Dynatask: A Framework for Creating Dynamic AI Benchmark Tasks

We introduce Dynatask: an open source system for setting up custom NLP tasks that aims to greatly lower the technical knowledge and effort required for hosting and evaluating state-of-the-art NLP models, as well as for conducting model in the loop data collection with crowdworkers. Dynatask is integrated with Dynabench, a research platform for rethinking benchmarking in AI that facilitates human and model in the loop data collection and evaluation. To create a task, users only need to write a short task configuration file from which the relevant web interfaces and model hosting infrastructure are automatically generated. The system is available at https://dynabench.org/ and the full library can be found at https://github.com/facebookresearch/dynabench.

py-irt: A Scalable Item Response Theory Library for Python

py-irt is a Python library for fitting Bayesian Item Response Theory (IRT) models. py-irt estimates latent traits of subjects and items, making it appropriate for use in IRT tasks as well as ideal-point models. py-irt is built on top of the Pyro and PyTorch frameworks and uses GPU-accelerated training to scale to large data sets.

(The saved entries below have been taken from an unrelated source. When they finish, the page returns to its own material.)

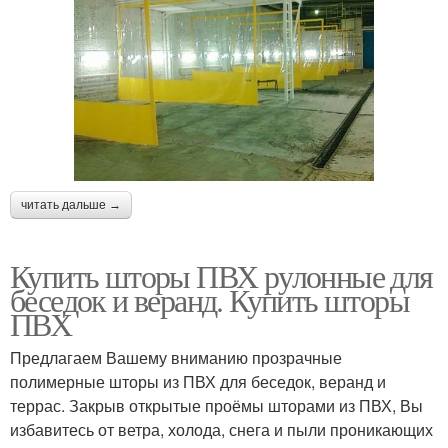
читать дальше →
Купить шторы ПВХ рулонные для
беседок и веранд. Купить шторы
ПВХ
Предлагаем Вашему вниманию прозрачные
полимерные шторы из ПВХ для беседок, веранд и
террас. Закрыв открытые проёмы шторами из ПВХ, Вы
избавитесь от ветра, холода, снега и пыли проникающих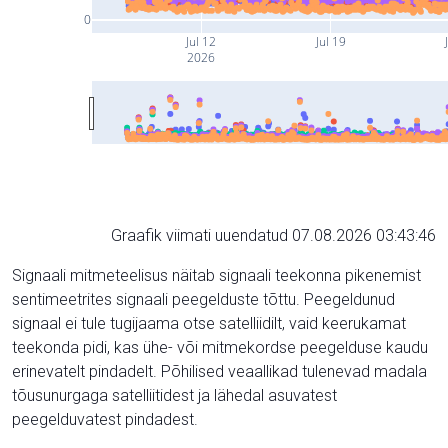
0
Jul 12
Jul 19
2026
Graafik viimati uuendatud 07.08.2026 03:43:46
Signaali mitmeteelisus näitab signaali teekonna pikenemist
sentimeetrites signaali peegelduste tõttu. Peegeldunud
signaal ei tule tugijaama otse satelliidilt, vaid keerukamat
teekonda pidi, kas ühe- või mitmekordse peegelduse kaudu
erinevatelt pindadelt. Põhilised veaallikad tulenevad madala
tõusunurgaga satelliitidest ja lähedal asuvatest
peegelduvatest pindadest.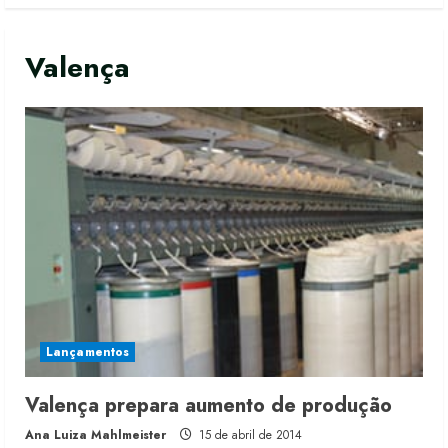
Valença
Lançamentos
Valença prepara aumento de produção
Ana Luiza Mahlmeister
15 de abril de 2014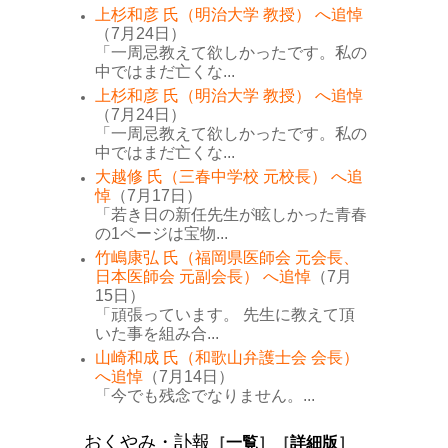
上杉和彦 氏（明治大学 教授） へ追悼
（7月24日）
「一周忌教えて欲しかったです。私の
中ではまだ亡くな...
上杉和彦 氏（明治大学 教授） へ追悼
（7月24日）
「一周忌教えて欲しかったです。私の
中ではまだ亡くな...
大越修 氏（三春中学校 元校長） へ追
悼
（7月17日）
「若き日の新任先生が眩しかった青春
の1ページは宝物...
竹嶋康弘 氏（福岡県医師会 元会長、
日本医師会 元副会長） へ追悼
（7月
15日）
「頑張っています。 先生に教えて頂
いた事を組み合...
山崎和成 氏（和歌山弁護士会 会長）
へ追悼
（7月14日）
「今でも残念でなりません。...
おくやみ・訃報
［
一覧
］［
詳細版
］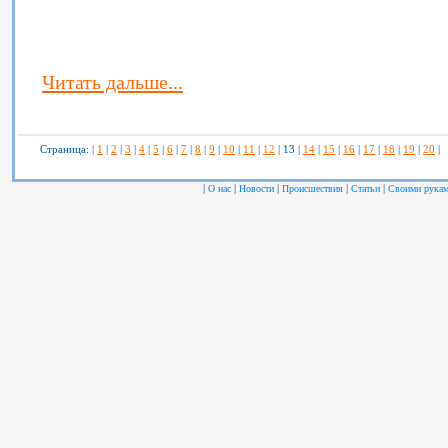
Читать дальше...
Страница: |
1
|
2
|
3
|
4
|
5
|
6
|
7
|
8
|
9
|
10
|
11
|
12
| 13 |
14
|
15
|
16
|
17
|
18
|
19
|
20
|
|
|
|
|
|
О нас
Новости
Происшествия
Статьи
Своими рука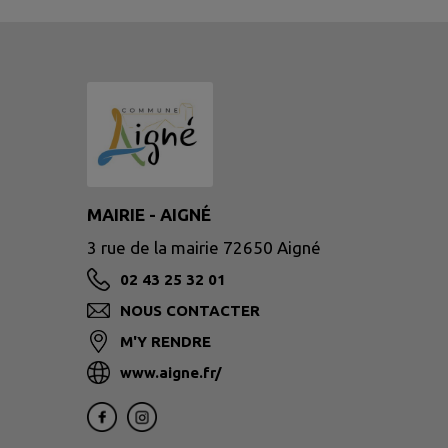
MAIRIE - AIGNÉ
3 rue de la mairie 72650 Aigné
02 43 25 32 01
NOUS CONTACTER
M'Y RENDRE
www.aigne.fr/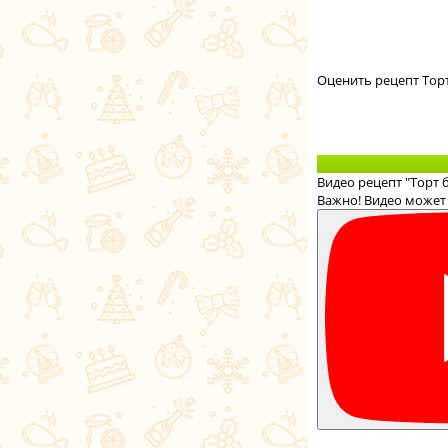
Оценить рецепт Тор
Видео рецепт "Торт
Важно! Видео может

Code, documentation, and examples can be found at https://github.com/nd-ball/py-irt. py-irt can be installed from the GitHub page or the Python Package Index (PyPI).

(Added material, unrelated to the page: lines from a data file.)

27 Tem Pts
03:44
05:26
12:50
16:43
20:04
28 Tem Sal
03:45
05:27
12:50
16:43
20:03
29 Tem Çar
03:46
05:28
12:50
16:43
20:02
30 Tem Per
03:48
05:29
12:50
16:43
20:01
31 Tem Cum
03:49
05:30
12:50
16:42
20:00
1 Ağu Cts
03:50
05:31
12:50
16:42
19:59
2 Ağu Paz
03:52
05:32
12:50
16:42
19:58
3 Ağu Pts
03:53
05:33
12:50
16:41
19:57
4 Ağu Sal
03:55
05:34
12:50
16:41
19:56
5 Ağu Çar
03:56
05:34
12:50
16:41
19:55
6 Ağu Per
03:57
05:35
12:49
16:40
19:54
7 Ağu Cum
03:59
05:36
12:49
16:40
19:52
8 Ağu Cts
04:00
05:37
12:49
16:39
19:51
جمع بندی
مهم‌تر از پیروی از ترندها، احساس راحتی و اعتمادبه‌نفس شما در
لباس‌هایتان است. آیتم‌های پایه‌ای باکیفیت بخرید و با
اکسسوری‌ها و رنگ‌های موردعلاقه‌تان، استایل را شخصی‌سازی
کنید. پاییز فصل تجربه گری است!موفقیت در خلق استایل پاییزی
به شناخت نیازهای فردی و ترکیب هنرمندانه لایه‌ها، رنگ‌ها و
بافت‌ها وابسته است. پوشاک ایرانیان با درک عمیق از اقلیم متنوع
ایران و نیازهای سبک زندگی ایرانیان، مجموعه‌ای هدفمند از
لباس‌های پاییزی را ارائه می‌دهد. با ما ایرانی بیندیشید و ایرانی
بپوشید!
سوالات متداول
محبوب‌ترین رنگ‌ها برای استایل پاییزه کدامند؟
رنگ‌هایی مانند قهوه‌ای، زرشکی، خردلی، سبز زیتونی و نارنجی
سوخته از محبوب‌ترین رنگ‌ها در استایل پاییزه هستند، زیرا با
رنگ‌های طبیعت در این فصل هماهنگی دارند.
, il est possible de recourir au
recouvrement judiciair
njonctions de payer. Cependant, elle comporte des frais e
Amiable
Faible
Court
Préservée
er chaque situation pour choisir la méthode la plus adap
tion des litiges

Information Seeking in the Spirit of Learning: a Dataset for Conversational Curiosity

Open-ended human learning and information-seeking are increasingly mediated by technologies like digital assistants. However, such systems often fail to account for the user's pre-existing knowledge, which is a powerful way to increase engagement and to improve retention. Assuming a correlation between engagement and user responses such as "liking" messages or asking followup questions, we design a Wizard of Oz dialog task that tests the hypothesis that engagement increases when users are presented with facts that relate to their existing knowledge. Through crowd-sourcing of this experimental task we collected and now open-source 14K dialogs (181K utterances) where users and assistants converse about various aspects related to geographic entities. This dataset is annotated with pre-existing user knowledge, message-level dialog acts, message grounding to Wikipedia, user reactions to messages, and per-dialog ratings. Our analysis shows that responses which incorporate a user's prior knowledge do increase engagement. We incorporate this knowledge into a state-of-the-art multi-task model that reproduces human assistant policies, improving over content selection baselines by 13 points.

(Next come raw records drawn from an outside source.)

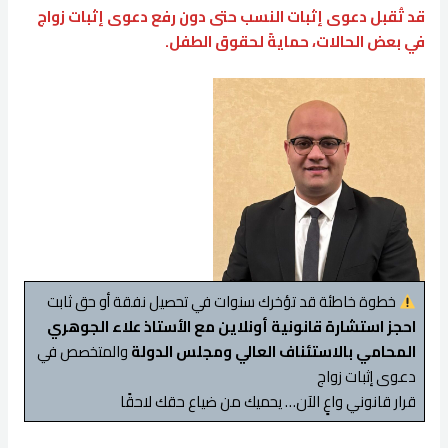
قد تُقبل دعوى إثبات النسب حتى دون رفع دعوى إثبات زواج
في بعض الحالات، حمايةً لحقوق الطفل.
خطوة خاطئة قد تؤخرك سنوات في تحصيل نفقة أو حق ثابت
احجز استشارة قانونية أونلاين مع الأستاذ علاء الجوهري
المحامي بالاستئناف العالي ومجلس الدولة
والمتخصص في
دعوى إثبات زواج
قرار قانوني واعٍ الآن… يحميك من ضياع حقك لاحقًا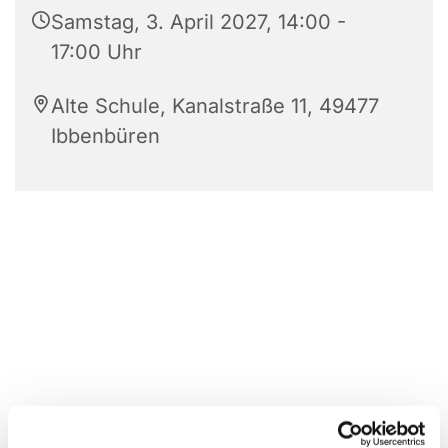
Samstag, 3. April 2027, 14:00 -
17:00 Uhr
Alte Schule, Kanalstraße 11, 49477
Ibbenbüren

Mitigating Noisy Inputs for Question Answering

Natural language processing systems are often downstream of unreliable inputs: machine translation, optical character recognition, or speech recognition. For instance, virtual assistants can only answer your questions after understanding your speech. We investigate and mitigate the effects of noise from Automatic Speech Recognition systems on two factoid Question Answering (QA) tasks. Integrating confidences into the model and forced decoding of unknown words are empirically shown to improve the accuracy of downstream neural QA systems. We create and train models on a synthetic corpus of over 500,000 noisy sentences and evaluate on two human corpora from Quizbowl and Jeopardy! competitions.